*BRIEF*
Below are the records; copy each line in which "product" can be found.
════════════════════
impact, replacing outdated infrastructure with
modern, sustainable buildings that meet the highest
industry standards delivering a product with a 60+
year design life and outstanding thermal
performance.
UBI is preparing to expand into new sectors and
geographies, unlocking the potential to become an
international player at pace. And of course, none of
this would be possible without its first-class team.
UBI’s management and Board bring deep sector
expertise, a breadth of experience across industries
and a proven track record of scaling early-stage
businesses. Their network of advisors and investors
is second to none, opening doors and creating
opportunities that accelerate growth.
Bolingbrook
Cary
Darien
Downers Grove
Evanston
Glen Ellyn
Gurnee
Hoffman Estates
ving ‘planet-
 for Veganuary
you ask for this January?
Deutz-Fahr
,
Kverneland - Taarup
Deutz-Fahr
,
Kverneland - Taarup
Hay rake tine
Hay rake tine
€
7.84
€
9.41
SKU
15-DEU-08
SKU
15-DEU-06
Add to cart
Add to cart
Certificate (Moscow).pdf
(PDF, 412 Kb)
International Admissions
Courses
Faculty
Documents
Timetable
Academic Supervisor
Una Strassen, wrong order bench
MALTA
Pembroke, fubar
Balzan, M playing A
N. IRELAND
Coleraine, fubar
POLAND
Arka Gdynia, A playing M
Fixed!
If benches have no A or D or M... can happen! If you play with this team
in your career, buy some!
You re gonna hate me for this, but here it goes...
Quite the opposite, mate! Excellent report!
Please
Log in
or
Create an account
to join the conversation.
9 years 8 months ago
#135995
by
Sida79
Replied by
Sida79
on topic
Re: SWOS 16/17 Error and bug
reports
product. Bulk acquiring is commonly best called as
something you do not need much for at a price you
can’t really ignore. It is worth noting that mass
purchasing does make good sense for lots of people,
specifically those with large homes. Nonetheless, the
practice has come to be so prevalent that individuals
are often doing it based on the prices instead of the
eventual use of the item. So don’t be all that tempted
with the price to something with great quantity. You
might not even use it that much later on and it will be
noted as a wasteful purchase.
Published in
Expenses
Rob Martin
════════════════════
*WRITTEN SOLUTION*
industry standards delivering a product with a 60+
product. Bulk acquiring is commonly best called as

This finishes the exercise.